SubTexts2PostScripts

Internal dialogue, externalized

And One More Chance to Live

Mythology, history, religion, folklore, belief, faith: do not know where they come from, but from the day I was born, have heard them as stories, examples. When I heard them first I do not know, but I know they are there somewhere in the cosmos, universe around me, in semiconscious brain, in shadowing thoughts; awed, admired, worshiped and revered; but, but if they were ever given that one more chance to live again, will they choose the same destinies ?!

A variance stitched

Gandhari: Eyes open, not blinded to the faults of the 100 odd men as sons and a husband who swamped her life; clear in thought and vision, would she have slapped Dhuryodhana when the fist slip happened, reprimanded Dhritarashtra for being weak and blind to his son’s faults and shortcomings, unleashed her caustic tongue, thrown Shakuni out of the house and her hair, laughed at Bishma for pussyfooting on a shaky excuse called ‘word given’? Would she have risen to be the force behind Mahabharata, reengineered?

Sita: A king who did not stand up to a wicked plan, had no guts to say who needs to be the king after him, is he a king? Is he fit to rule? Can personal fancies influence the destiny of a Kingdom? Does a son blindly have to follow? Does the wife have to go for fourteen years of exile to the forest? Why share that predicament? Is it for self-realization? Can she spread her tentacles on the kingdom’s throne like an octopus? Let others rave and rant, can she realize her true potential, staying back to rule the kingdom courageously, the daughter of a mighty king, and a warrior by choice?

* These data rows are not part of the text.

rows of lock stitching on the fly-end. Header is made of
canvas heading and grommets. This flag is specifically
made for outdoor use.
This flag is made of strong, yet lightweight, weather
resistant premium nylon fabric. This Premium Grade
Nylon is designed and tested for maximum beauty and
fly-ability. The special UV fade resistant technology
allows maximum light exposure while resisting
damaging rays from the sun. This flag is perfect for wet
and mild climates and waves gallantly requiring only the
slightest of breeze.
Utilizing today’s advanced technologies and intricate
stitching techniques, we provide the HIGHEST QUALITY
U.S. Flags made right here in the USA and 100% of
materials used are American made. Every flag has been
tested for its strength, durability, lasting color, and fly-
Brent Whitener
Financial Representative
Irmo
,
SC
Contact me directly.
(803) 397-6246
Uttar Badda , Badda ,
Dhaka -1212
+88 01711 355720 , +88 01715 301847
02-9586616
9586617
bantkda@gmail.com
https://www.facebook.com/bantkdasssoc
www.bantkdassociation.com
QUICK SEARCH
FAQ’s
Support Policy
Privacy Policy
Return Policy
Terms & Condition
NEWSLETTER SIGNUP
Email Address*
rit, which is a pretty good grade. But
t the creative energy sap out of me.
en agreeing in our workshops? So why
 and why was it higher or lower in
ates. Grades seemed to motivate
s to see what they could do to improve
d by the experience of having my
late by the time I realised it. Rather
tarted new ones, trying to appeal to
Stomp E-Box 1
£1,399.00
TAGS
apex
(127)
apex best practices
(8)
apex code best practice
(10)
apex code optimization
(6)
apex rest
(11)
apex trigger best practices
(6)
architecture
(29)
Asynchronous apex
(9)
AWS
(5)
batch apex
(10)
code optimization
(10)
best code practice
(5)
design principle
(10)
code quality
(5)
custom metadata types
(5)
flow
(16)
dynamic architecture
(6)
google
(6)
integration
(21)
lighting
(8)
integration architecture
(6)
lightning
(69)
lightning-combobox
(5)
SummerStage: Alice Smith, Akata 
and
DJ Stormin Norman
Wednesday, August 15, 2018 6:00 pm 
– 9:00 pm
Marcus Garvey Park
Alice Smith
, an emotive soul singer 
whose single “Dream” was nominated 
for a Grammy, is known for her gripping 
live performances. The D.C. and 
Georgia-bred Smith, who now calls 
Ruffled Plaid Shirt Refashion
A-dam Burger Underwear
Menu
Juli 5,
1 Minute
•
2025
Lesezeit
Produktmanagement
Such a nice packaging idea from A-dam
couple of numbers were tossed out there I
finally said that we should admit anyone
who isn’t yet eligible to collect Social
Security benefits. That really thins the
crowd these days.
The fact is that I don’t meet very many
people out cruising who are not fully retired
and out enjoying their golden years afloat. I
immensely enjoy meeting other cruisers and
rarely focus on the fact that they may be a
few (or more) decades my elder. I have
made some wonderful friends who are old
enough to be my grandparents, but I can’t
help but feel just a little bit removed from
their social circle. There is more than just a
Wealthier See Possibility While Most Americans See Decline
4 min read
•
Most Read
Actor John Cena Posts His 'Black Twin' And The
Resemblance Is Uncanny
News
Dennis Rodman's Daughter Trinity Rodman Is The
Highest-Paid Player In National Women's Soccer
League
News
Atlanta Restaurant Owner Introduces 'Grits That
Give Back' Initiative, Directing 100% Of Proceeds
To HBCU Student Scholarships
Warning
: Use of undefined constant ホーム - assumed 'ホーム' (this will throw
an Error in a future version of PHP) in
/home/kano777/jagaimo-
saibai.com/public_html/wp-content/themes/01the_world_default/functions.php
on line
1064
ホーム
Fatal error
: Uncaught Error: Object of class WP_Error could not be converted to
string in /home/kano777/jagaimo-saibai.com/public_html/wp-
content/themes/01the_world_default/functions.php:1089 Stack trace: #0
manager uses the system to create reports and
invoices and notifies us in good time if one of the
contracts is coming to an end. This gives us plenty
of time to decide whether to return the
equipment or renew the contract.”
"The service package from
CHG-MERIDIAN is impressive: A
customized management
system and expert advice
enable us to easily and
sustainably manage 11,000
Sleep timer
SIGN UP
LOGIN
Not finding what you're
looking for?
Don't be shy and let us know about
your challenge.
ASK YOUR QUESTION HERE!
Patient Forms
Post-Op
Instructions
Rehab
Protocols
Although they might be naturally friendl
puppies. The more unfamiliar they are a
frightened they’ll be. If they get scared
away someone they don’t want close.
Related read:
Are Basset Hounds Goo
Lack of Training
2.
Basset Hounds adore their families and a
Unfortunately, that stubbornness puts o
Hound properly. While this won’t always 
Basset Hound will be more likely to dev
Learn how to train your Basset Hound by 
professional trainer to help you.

Kannagi: In a soil rich and fertile, a city abundant with hope and future, where children swim, walk, learn and grow; where poets sing songs of Shiva the god of death, and dancers dance to the tunes of temple bells, let a man die; for he is the architect of his destiny, he died not as her husband but as a man fallen; he chose the path that eroded his equity with life and thus desired to die, he did not stand up to fight for his life and word, needed a wife to come seeking justice. Does she have to burn a city for him? Was the massacre of all those men, women and children, those cows and lambs, those chirping birds and beautiful flowers needed for a death of failure? Or was it her pent-up emotions, galvanized and erupted, like a bottled volcano, seeing all those women smile, drooling on their husbands words, while she counted ants in his absent hours and failed ventures; A woman’s wrath is deadly say men, irrelevance is also a manifestation of wrath; the day she threw her anklet at his face in frustration and exasperation, he was gone, lost; what happened to the man who picked that last straw, the anklet, is not worthy to dwell on.

Draupati : Five husbands had one wife, shared and never belonged, history needed her to hold five powerful but clueless men to choose purpose; gambling , drunk and senseless they pawned their kingdom and all the people in it; they lost everything and then decided to pawn their wife?! Ego manifested as all supreme made them assume that their wife is their possession, a property to be used as needed; did she have to go to the site of shame, to be pawed? Hair flying like five headed dreadful serpent swallowing men, can she stand tall and wrathful, curse the losers and winners to impotence and insignificance; she belongs to non but herself and she has a promise and duty to her children, turn around and walk out; on a chariot of hope towards the burning sun to her children can she fly, to bring them up as rulers, more virtuous than their fathers?

Savithri: Her dedication to her husband proverbial, she chose to disturb the natural order of life and death, all for one man. Draped in the serenity of wisdom, will she cry for her husband, fetch the gods down to mundane task of living and dead to bring him back to earth, or will she choose to realize all the world is God’s play and in that her husband moved from finite to infinite, renounced the illusion of life and embraced death. She the powerful enveloped in tranquility, can she not choose a purpose beyond the death of her husband; the vast suffering, the blinding pain and the deep sorrow of humanity around that beckons, can she seek her calling there?

Kunti , Meera, Renuka, Arundathi, Mandodari, Sathyabama, Kali, Damayanthi, Ganga

Women intruding, strong and awed, so forceful that men had to write about them; did they choose to distort truth to suit and celebrate their ignorance or wishful thinking; maybe, maybe not, but to me they are still compelling, not to be ignored, they rise from nothing to merge into nothing, boundless, borderless, crafted and celebrated.